## What is required
Reproduce the listing below word for word, starting at its first line and ending at the line containing "genus: Vernonanthura", with both of those lines included.

-- begin Dataset --

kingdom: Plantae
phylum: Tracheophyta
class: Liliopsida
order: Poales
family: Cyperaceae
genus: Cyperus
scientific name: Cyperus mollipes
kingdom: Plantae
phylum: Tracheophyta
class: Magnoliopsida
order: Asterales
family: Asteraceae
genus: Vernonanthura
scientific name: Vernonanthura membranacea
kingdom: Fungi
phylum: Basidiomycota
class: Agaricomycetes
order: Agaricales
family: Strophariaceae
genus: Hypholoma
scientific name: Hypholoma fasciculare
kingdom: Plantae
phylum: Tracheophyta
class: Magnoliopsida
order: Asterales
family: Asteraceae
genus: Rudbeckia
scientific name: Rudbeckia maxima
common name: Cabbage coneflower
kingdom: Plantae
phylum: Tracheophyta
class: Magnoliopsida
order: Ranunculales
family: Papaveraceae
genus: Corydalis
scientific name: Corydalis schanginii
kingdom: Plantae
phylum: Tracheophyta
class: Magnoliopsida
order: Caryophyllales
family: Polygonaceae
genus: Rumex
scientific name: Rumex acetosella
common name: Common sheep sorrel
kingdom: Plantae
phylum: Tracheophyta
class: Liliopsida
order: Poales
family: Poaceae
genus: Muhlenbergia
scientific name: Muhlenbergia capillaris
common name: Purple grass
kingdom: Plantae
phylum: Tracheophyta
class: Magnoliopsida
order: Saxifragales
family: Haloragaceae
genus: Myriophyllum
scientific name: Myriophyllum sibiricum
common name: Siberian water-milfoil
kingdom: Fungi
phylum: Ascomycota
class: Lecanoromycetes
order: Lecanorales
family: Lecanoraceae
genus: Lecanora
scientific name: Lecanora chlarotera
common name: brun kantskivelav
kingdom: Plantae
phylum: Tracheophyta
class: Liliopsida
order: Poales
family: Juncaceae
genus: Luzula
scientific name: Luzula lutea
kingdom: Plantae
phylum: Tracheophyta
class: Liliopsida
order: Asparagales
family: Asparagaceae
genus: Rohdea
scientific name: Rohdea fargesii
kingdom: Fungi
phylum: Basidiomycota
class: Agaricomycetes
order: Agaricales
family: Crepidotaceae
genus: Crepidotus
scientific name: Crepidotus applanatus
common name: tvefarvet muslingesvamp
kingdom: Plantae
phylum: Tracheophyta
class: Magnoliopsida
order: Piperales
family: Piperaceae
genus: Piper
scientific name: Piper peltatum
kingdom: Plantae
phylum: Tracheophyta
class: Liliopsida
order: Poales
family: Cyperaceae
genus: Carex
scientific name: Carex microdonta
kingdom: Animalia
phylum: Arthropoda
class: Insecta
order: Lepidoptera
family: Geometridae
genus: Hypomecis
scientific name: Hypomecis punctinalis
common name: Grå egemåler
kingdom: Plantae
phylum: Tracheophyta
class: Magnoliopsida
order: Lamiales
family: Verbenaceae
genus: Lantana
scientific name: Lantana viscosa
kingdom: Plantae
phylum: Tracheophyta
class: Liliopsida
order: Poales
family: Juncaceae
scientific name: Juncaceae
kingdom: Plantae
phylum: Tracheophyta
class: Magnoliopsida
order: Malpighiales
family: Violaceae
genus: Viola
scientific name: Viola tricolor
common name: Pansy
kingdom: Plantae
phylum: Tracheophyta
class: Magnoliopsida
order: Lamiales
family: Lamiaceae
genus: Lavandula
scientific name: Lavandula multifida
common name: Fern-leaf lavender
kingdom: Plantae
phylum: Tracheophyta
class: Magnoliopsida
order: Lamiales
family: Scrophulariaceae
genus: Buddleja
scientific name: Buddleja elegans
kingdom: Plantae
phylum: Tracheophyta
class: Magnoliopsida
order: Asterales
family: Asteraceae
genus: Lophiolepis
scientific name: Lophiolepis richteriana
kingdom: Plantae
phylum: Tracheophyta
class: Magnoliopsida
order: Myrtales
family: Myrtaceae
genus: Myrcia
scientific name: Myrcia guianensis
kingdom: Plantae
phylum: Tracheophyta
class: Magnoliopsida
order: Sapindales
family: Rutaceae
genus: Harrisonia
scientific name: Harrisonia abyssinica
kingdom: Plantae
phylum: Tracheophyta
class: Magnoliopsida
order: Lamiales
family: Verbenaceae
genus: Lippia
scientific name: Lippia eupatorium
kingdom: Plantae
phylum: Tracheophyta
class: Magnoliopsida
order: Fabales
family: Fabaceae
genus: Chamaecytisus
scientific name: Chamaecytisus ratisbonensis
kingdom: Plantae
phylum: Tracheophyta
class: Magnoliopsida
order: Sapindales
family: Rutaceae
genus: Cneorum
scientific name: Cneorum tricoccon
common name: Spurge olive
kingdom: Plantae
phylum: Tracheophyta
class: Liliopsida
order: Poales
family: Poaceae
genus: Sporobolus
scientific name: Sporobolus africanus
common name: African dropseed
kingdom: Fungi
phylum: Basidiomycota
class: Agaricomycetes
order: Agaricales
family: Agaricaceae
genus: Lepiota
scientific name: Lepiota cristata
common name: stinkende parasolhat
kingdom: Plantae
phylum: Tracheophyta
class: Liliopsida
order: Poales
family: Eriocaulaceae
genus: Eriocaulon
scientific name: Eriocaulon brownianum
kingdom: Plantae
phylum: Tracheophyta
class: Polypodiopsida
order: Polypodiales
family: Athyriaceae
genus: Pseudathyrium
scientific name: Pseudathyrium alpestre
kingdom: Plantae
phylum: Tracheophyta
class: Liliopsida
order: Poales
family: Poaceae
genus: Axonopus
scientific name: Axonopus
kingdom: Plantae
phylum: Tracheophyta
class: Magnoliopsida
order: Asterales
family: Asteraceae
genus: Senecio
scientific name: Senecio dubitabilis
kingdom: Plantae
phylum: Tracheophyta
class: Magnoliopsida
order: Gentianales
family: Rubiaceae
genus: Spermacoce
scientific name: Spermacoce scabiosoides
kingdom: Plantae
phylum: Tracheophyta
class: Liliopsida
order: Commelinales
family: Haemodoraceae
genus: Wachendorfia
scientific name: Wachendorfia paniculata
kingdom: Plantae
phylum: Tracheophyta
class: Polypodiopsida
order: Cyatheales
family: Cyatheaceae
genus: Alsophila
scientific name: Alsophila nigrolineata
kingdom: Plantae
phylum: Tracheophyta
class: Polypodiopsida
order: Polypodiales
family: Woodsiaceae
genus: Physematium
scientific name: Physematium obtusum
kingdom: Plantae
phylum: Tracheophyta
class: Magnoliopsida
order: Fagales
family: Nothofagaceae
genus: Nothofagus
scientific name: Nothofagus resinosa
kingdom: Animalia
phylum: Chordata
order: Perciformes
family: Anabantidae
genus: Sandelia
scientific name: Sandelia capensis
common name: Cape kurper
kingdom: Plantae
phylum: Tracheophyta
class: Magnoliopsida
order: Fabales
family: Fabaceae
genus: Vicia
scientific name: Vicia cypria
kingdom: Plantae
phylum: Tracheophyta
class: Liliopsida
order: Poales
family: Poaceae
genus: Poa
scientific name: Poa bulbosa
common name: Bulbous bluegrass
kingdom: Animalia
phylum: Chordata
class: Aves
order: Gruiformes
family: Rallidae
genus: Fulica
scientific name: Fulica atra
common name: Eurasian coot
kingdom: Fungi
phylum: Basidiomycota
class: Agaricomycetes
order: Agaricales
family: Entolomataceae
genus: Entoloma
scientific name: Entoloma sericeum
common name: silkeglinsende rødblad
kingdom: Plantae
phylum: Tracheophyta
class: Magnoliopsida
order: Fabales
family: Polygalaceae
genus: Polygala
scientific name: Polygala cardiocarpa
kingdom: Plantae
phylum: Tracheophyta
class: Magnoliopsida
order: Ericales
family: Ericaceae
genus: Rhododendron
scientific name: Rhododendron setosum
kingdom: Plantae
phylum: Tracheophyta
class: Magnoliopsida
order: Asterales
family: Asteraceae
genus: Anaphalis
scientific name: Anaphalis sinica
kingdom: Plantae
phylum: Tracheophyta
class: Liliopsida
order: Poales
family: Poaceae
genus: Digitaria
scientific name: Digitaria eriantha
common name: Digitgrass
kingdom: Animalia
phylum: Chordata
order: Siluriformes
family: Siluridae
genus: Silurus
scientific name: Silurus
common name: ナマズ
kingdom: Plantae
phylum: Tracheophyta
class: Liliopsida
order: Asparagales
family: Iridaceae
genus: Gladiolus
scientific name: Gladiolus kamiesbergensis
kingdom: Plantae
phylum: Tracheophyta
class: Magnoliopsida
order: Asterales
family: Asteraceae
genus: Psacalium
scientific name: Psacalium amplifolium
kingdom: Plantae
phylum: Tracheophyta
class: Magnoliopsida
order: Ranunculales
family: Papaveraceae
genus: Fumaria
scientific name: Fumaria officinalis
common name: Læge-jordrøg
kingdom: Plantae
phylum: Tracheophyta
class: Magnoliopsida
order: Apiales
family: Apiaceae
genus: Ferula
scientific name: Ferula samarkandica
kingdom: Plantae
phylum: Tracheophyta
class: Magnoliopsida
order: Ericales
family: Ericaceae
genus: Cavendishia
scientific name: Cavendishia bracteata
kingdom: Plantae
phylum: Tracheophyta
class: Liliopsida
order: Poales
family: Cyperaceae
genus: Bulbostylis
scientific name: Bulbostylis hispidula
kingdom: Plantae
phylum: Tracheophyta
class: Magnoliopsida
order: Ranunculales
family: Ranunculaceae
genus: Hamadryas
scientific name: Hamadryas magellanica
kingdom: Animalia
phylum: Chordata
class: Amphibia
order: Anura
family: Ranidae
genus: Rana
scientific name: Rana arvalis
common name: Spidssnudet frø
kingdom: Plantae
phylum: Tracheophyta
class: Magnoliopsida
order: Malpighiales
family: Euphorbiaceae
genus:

-- end Dataset --

## Right answer
kingdom: Plantae
phylum: Tracheophyta
class: Liliopsida
order: Poales
family: Cyperaceae
genus: Cyperus
scientific name: Cyperus mollipes
kingdom: Plantae
phylum: Tracheophyta
class: Magnoliopsida
order: Asterales
family: Asteraceae
genus: Vernonanthura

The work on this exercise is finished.